The quote at the top of the article, which names the book’s lead villain, makes a good case for seeing the novel’s setting as old-fashioned and cruel. Hell, Bohun would easily be the dashing hero of a less thoughtful old adventure novel -- he’s a brave, handsome, brooding warrior who kidnaps a lady to make her realize how much she loves him. But since he is the villain, we're clearly not meant to see the era through too rosy of a view.

But then there’s also the use of religion. Every Christian character is so sure that God wants them to kill as many of their enemies as possible: especially Muslims, but Cossacks too, and I was never clear on whether the book was going, "Look at how strange it was that they thought it was Christian to kill people!" or "That’s right! They thought that because it is." Much of this comes as they’re fighting for the ideals of a surprisingly forward-thinking, for its time, Polish commonwealth, that had some inklings of a multi-religious democracy -- so whether it’s in the characters or the author, the push-and-pull between worldviews is fascinating. This, to an extent, redeemed the incongruity for me.

So too with bigotry. Many people (especially in the Ukraine) consider the book offensive, and I can certainly see why. In it, Ukrainian peasants are almost always shown as violent savages, but it gets particularly strange later on, when our author describes why it is, he thinks that they are such:
There were no peasants like them anywhere in Europe, Hmyelnitzki was certain; no, nor anywhere else on earth where the wretched peasantry bowed without a murmur under the burdens of serfdom and oppression. But the Ukrainians were a different breed. They breathed a different air. Why should they crawl behind some noble's plow when the horizons promised them a masterless existence everywhere they looked?
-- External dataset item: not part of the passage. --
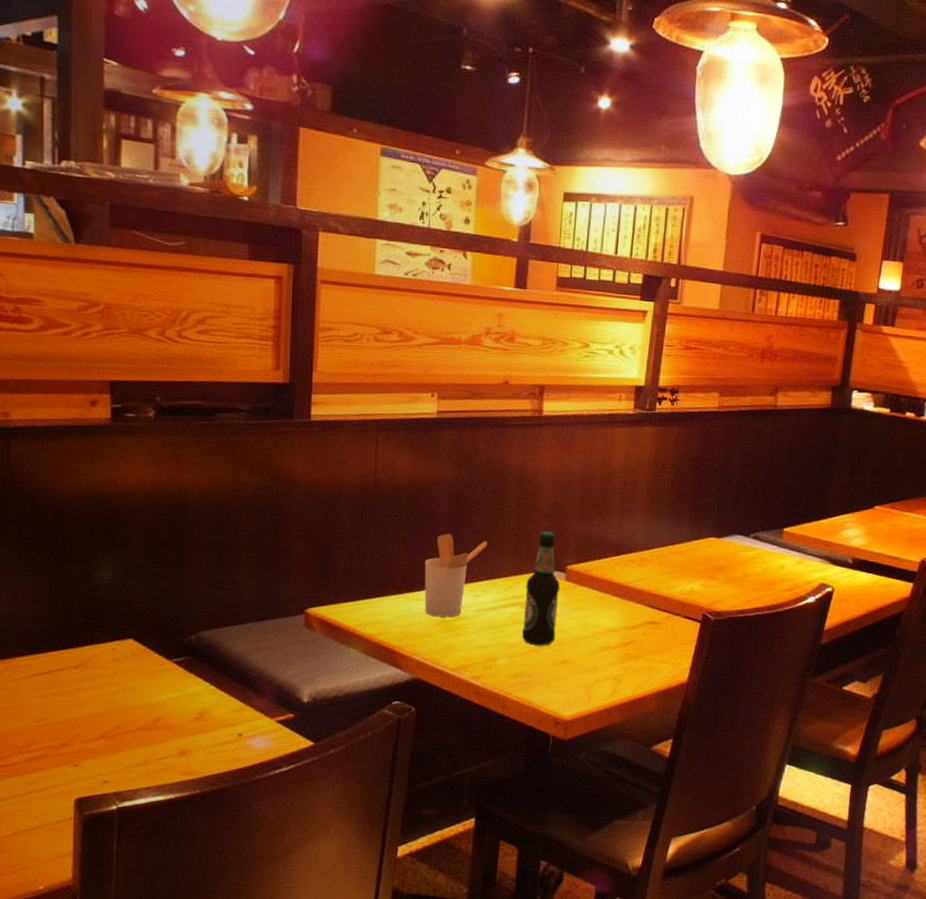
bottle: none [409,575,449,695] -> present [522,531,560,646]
The open steppe beckoned to them every day. The tall grasses whispered. The wilderness filled their minds and souls with such insatiable hunger to be free, and with such abundant sense of space and of their own unfettered possibilities, that they clung to their liberty even more ferociously than to life itself.
p.791
It’s a strangely beautiful explanation, that skirts more toward "noble savage" territory, and had me admiring the people in question, even as I realized how backward it is characterize them all as one thing.

Still, these problems are often part and parcel of 19th century literature, especially of the nationalistic variety. Sienkiewicz explicitly wrote his Trilogy with an eye toward lifting up the people of a conquered Poland by taking a look at the romantic old days of the Polish-Lithuanian Commonwealth. So, in the end, I take more issue with how long it took the book to realize which characters deserved its page space, (a problem more likely to be rectified in books two and three) than I do with its moral failings, because those are still part of the larger picture of a man struggling with his country’s history, and also writing a kick-ass adventure story that gets invaded by some tender and haunting moments.

A note on the translation: Some laud this early 90s translation and denigrate the older 19th century one, some do the opposite, many don’t like either one. This one seemed like the better choice to me, although it did transliterate the names, which meant that to write this review and get the correct names I had to look them up. I also just found out that Kuniczak entirely excised an epilogue that tells about the end of the war, which is very disappointing. But, as of now, there doesn’t seem to be a better option.